# WHAT YOU HAVE TO DO
Reproduce the items word for word, from the first line through the line containing "ഭര്ത്താക്കന്മാരും", including that line.
————
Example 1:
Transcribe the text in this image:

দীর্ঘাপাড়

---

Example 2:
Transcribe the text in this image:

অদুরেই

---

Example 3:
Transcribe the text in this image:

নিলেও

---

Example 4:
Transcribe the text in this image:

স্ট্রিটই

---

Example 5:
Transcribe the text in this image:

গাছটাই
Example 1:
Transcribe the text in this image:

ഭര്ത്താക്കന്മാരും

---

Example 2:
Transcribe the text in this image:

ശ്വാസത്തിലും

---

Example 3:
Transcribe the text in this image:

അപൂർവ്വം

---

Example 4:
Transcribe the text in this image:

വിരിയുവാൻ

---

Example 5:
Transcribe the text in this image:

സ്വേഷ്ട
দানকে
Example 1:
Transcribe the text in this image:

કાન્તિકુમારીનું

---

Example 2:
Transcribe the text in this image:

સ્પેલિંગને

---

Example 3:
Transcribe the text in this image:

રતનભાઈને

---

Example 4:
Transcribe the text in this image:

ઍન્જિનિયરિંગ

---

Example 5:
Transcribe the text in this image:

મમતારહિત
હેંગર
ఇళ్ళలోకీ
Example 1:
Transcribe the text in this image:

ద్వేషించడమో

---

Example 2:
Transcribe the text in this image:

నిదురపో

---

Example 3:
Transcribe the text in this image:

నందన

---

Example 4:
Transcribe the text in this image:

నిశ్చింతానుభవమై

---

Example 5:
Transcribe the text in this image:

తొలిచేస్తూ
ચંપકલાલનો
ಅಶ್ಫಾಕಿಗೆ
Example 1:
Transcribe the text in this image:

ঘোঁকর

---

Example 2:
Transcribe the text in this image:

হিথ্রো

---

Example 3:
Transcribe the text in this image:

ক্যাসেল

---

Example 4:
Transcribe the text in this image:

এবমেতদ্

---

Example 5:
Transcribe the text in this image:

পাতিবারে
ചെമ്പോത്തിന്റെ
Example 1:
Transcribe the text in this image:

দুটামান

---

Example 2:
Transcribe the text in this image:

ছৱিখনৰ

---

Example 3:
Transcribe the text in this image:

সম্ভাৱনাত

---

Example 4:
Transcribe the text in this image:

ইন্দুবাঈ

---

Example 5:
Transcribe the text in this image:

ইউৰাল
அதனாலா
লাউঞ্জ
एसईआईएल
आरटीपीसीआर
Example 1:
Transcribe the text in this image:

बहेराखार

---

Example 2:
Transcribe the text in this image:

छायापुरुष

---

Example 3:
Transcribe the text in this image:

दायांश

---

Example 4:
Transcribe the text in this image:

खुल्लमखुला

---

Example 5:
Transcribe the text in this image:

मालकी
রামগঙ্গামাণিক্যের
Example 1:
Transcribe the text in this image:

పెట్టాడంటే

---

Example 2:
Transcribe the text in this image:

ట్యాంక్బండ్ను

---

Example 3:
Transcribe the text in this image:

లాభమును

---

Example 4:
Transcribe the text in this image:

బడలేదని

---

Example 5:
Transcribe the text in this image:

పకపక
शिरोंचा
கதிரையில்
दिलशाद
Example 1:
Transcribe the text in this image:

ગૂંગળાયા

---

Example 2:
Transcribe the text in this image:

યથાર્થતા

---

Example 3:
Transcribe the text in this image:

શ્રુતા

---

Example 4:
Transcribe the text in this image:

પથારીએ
————
# FINISHED TASK
Example 1:
Transcribe the text in this image:

দীর্ঘাপাড়

---

Example 2:
Transcribe the text in this image:

অদুরেই

---

Example 3:
Transcribe the text in this image:

নিলেও

---

Example 4:
Transcribe the text in this image:

স্ট্রিটই

---

Example 5:
Transcribe the text in this image:

গাছটাই
Example 1:
Transcribe the text in this image:

ഭര്ത്താക്കന്മാരും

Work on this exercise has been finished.